On a Realisation Event, proceeds shall be distributed as follows:
Firstly, the holders of Preference Shares will receive their initial investment amount together with (i) a cumulative unpaid preferred 25% coupon and (ii) a sum equal to the deemed value of any tax relief lost as a result of a Realisation Event;
Secondly, the holders of any other preferred classes (including the A Class Shares) will receive their principal investment in preference to the Ordinary Shares;
Thirdly, the holders of Ordinary Shares shall receive an amount equal to their principal investment;
Fourthly, any remaining proceeds shall be distributed pro rata amongst all shareholders provided that the Preferred Shares shall only be entitled to an amount equal to their actual investment.
BVP (Green Tech VC)
BVP Investments acts as Investment Manager on behalf of Link CTI Limited, an existing investor in UFO Drive. Some of the key terms of the BVP investment are set out below:
- The board has the right to redeem the BVP Shares at a sum not less that the aggregate subscription price plus (i) the value of all accumulated unpaid interest on the Preference Shares (calculated on the basis of not less than 4 years interest being payable); and (ii) the deemed value of any lost tax relief.

☆ ☆ ☆

### REQUIREMENT 1
Under the share distribution terms, what coupon do holders of Preference Shares receive first on a Realisation Event?
### REQUIREMENT 2
Continue the passage on the BVP investment terms, starting right after its last sentence.

☆ ☆ ☆

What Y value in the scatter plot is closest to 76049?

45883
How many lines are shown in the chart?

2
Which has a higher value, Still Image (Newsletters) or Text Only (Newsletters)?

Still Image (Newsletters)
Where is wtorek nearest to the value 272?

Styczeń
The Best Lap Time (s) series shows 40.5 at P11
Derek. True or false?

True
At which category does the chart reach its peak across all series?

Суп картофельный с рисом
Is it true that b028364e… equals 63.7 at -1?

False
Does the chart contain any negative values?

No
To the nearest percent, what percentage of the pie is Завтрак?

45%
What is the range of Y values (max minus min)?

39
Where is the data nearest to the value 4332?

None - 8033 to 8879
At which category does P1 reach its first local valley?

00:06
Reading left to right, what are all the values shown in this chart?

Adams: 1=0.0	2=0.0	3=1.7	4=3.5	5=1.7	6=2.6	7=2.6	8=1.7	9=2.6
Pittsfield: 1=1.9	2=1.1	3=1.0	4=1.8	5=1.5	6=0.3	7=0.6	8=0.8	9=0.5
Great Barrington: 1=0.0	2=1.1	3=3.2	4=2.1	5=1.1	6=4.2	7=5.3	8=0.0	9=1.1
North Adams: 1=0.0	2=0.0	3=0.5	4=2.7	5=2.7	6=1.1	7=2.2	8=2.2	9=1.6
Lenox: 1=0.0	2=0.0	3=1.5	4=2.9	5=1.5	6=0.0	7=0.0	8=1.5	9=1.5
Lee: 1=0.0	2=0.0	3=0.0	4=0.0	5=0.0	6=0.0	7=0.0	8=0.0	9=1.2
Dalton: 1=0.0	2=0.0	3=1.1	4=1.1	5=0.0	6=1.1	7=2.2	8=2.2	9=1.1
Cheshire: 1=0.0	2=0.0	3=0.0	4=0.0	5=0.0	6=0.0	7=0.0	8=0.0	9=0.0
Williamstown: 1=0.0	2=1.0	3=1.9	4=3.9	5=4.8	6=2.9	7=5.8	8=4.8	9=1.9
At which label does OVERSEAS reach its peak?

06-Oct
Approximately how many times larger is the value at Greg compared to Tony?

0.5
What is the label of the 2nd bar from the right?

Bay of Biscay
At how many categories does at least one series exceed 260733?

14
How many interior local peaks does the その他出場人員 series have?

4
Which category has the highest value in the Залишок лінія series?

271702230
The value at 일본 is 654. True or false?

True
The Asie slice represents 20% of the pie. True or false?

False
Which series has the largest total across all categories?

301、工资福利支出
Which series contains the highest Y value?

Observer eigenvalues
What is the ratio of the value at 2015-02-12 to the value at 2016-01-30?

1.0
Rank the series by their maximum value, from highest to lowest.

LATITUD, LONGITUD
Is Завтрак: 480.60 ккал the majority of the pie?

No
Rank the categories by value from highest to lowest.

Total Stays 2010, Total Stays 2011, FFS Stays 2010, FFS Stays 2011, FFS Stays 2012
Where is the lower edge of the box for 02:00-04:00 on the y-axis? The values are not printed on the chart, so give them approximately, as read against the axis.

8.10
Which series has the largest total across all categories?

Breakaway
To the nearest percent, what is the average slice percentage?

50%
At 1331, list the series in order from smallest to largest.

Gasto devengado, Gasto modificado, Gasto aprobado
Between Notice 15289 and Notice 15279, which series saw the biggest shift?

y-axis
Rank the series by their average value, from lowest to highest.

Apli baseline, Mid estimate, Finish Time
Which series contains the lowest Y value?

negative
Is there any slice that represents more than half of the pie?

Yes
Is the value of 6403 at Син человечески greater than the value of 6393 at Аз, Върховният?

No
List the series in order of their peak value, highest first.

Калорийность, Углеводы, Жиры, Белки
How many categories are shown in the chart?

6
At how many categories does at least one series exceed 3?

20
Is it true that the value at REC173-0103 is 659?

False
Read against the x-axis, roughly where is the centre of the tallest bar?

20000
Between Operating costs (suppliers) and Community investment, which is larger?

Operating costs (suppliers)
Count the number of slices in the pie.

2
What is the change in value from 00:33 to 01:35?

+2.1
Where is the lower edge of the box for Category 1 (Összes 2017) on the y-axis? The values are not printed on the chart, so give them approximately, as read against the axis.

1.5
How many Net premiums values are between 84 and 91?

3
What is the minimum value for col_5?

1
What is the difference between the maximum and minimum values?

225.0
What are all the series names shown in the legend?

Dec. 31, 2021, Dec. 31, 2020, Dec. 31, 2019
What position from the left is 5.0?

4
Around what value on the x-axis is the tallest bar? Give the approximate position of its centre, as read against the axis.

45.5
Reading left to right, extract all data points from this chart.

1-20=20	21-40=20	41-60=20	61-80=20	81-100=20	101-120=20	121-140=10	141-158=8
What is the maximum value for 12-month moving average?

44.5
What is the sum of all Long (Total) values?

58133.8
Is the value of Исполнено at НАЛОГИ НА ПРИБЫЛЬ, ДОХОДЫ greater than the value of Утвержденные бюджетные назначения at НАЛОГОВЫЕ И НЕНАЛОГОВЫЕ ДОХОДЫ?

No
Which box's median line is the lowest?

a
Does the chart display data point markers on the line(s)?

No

☆ ☆ ☆

### RESULT 1
A cumulative unpaid preferred 25% coupon.

### RESULT 2
- If the BVP Shares are not disposed of by the 5th anniversary of the initial subscription (December 2024) the Investment Manager, with the support of the Investor Majority, has the right to appoint a corporate finance adviser at the Company’s expense to find a suitable purchaser for the shares. In the event terms of the sale are agreed, all shareholders shall be required to take all necessary action to consummate the sale.
- The Investment Manager is entitled to an exit fee of 3% plus VAT of the proceeds of any sale of the BVP Shares.
- If there is a Realisation Event at a higher price within 12 months of BVP transferring its Shares (the “Transfer Event”), BVP shall be entitled to receive sum equal to the relevant portion of the proceeds payable based on the above liquidation preference, less the amount received in relation to the Transfer Event.
Outstanding Convertible Loans
The company has the following outstanding convertible loan, which may convert to equity after this round and dilute existing shareholders:
€1,105,000 loan from 8 lenders, with the following key terms:
- Interest rate: 6%
- Conversion trigger(s): €5m raise
- Conversion price: 30% discount (provided that such discounted pre-money valuation shall never be lower than € 20,000,000)
- Share class: A Class
- Repayment date: 12 September 2022
Funds from this convertible have not been reflected in the Campaign.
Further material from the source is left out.